-------- DATA FOR THIS TASK --------

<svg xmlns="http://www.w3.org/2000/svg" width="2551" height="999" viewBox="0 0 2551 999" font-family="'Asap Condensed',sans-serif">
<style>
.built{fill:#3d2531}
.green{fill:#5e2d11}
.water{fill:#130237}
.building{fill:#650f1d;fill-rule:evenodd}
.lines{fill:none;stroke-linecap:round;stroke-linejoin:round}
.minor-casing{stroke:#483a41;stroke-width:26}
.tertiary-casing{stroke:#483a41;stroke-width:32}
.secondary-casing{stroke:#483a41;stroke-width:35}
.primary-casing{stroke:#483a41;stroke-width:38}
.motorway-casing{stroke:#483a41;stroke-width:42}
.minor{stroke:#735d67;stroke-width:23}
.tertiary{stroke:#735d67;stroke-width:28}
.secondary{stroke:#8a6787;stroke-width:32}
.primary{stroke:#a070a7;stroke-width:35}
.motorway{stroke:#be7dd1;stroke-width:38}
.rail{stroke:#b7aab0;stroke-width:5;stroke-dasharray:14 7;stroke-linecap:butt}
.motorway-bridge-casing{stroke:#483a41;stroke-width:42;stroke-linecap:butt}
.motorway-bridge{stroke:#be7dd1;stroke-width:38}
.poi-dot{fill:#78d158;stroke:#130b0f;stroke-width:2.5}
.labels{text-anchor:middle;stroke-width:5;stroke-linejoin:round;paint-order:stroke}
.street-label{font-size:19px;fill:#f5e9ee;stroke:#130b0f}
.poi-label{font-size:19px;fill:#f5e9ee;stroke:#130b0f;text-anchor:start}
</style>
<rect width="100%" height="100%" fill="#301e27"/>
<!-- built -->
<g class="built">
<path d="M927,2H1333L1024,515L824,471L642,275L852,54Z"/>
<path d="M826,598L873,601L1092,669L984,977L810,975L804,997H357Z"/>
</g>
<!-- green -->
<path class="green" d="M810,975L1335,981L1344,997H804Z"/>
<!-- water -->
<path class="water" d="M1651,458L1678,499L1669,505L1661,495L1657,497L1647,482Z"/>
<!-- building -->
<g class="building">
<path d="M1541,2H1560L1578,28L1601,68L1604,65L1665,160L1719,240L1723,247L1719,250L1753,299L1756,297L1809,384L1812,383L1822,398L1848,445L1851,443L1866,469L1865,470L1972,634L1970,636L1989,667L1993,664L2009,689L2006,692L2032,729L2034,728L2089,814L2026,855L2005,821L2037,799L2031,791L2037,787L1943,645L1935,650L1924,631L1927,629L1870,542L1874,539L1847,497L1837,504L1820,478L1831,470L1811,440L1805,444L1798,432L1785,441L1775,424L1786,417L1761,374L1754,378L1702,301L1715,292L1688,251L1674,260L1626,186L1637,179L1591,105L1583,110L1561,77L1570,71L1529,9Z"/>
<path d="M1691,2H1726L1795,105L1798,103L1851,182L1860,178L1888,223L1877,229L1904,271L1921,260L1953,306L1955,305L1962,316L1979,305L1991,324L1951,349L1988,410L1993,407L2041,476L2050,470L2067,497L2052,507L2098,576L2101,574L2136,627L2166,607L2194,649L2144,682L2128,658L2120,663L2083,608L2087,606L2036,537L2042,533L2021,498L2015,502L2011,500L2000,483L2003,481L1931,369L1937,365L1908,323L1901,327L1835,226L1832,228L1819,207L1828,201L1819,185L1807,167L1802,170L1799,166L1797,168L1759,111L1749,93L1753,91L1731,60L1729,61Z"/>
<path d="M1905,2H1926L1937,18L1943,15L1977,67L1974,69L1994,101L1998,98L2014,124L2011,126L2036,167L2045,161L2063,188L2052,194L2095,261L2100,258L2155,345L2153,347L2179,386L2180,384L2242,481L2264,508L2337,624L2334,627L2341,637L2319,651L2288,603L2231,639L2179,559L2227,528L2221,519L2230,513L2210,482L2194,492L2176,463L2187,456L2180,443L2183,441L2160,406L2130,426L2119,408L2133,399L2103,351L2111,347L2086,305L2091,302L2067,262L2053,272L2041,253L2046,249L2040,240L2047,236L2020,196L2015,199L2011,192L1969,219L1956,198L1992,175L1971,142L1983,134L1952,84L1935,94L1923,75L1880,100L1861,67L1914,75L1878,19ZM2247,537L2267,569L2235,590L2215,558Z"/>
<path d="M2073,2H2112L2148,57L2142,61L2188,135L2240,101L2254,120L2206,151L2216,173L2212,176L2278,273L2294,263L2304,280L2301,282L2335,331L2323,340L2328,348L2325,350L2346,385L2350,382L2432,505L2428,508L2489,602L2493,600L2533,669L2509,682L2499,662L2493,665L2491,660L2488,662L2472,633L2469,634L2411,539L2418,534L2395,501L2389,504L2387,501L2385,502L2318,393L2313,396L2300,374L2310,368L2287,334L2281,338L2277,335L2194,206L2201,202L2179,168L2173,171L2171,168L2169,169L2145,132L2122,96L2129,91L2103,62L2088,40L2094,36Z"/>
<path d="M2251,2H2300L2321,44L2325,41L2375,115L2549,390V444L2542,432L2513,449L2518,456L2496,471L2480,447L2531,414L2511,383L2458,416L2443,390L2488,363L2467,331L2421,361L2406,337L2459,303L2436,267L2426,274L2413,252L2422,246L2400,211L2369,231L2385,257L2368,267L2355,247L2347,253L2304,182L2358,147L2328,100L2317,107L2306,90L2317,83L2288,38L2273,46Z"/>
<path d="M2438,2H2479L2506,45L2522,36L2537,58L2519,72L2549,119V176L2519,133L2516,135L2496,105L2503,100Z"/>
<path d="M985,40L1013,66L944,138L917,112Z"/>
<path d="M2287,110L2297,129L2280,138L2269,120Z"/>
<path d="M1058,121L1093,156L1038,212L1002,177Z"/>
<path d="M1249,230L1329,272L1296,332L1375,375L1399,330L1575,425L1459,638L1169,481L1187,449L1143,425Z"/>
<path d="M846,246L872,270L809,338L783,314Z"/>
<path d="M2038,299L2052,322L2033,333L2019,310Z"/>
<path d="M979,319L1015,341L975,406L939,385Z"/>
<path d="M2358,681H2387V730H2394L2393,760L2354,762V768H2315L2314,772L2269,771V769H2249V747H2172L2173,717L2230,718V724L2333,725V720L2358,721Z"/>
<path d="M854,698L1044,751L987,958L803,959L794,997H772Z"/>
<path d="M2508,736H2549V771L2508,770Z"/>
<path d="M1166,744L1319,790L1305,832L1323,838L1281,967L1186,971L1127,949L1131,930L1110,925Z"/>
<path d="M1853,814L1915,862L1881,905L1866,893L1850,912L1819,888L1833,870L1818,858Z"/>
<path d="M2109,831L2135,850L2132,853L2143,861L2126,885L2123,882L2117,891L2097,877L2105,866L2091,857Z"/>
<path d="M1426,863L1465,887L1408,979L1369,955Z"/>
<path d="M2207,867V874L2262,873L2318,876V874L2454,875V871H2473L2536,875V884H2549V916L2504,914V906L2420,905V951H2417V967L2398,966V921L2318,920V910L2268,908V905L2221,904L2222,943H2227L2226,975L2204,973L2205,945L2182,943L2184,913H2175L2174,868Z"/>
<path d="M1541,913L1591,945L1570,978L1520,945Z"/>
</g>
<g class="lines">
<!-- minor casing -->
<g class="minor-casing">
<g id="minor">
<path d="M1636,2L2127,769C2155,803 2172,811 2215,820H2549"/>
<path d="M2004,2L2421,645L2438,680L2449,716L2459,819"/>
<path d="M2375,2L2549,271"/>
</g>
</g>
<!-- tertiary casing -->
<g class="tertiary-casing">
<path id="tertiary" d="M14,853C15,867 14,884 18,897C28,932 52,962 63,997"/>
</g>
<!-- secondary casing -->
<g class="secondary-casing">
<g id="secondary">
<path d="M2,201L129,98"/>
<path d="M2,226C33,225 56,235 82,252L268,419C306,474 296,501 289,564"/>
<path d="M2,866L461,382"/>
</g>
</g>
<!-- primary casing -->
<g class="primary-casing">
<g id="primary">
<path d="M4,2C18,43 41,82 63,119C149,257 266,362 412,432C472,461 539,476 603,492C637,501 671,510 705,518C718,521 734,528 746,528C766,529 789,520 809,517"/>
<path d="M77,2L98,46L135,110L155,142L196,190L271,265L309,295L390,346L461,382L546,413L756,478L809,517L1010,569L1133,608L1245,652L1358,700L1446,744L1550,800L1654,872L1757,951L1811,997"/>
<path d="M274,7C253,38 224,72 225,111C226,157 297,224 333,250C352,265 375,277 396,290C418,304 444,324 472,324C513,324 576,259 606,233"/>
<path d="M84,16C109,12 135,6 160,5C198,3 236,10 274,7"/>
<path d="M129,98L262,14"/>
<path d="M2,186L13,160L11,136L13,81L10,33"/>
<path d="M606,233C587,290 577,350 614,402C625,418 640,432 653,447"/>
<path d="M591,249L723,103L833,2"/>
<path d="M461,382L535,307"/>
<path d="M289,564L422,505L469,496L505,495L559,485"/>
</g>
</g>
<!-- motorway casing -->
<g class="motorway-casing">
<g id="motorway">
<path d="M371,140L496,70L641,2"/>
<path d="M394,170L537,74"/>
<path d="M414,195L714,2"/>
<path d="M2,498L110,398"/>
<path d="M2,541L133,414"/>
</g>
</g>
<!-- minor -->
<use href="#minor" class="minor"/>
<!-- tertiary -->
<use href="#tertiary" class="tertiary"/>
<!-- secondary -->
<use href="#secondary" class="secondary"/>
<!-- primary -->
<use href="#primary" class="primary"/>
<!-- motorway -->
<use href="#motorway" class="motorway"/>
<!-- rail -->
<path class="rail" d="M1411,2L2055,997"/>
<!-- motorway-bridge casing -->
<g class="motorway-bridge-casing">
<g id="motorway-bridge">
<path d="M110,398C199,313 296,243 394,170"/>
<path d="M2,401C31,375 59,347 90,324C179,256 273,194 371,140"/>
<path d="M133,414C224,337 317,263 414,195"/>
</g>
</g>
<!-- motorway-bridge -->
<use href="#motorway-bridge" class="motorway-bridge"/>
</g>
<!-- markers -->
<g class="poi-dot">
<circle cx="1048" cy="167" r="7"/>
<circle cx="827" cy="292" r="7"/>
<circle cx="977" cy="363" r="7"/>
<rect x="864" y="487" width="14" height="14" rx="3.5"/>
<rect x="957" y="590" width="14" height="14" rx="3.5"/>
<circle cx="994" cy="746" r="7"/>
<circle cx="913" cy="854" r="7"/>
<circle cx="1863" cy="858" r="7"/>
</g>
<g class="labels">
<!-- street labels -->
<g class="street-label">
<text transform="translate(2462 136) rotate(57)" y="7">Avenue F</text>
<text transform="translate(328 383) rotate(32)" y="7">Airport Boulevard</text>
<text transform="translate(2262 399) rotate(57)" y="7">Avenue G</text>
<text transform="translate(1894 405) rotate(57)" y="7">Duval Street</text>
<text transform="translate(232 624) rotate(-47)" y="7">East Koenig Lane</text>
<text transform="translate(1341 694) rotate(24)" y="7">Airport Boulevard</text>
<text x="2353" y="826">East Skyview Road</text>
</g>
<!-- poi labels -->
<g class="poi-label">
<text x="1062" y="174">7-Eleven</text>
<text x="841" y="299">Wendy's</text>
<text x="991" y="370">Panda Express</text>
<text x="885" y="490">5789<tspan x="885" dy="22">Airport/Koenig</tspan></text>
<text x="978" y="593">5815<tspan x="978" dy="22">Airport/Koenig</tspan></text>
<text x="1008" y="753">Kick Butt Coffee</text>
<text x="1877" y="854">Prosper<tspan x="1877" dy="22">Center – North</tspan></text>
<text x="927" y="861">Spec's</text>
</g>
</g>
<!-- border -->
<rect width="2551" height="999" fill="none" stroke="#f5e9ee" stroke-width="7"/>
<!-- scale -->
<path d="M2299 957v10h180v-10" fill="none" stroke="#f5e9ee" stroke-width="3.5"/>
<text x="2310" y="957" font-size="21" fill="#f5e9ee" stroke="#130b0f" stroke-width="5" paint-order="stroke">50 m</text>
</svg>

--------

= PROBLEM DESCRIPTION =
Considering the records above, state how many lines contain the word "round", with nothing else in your reply.

= RESULT BELOW =
2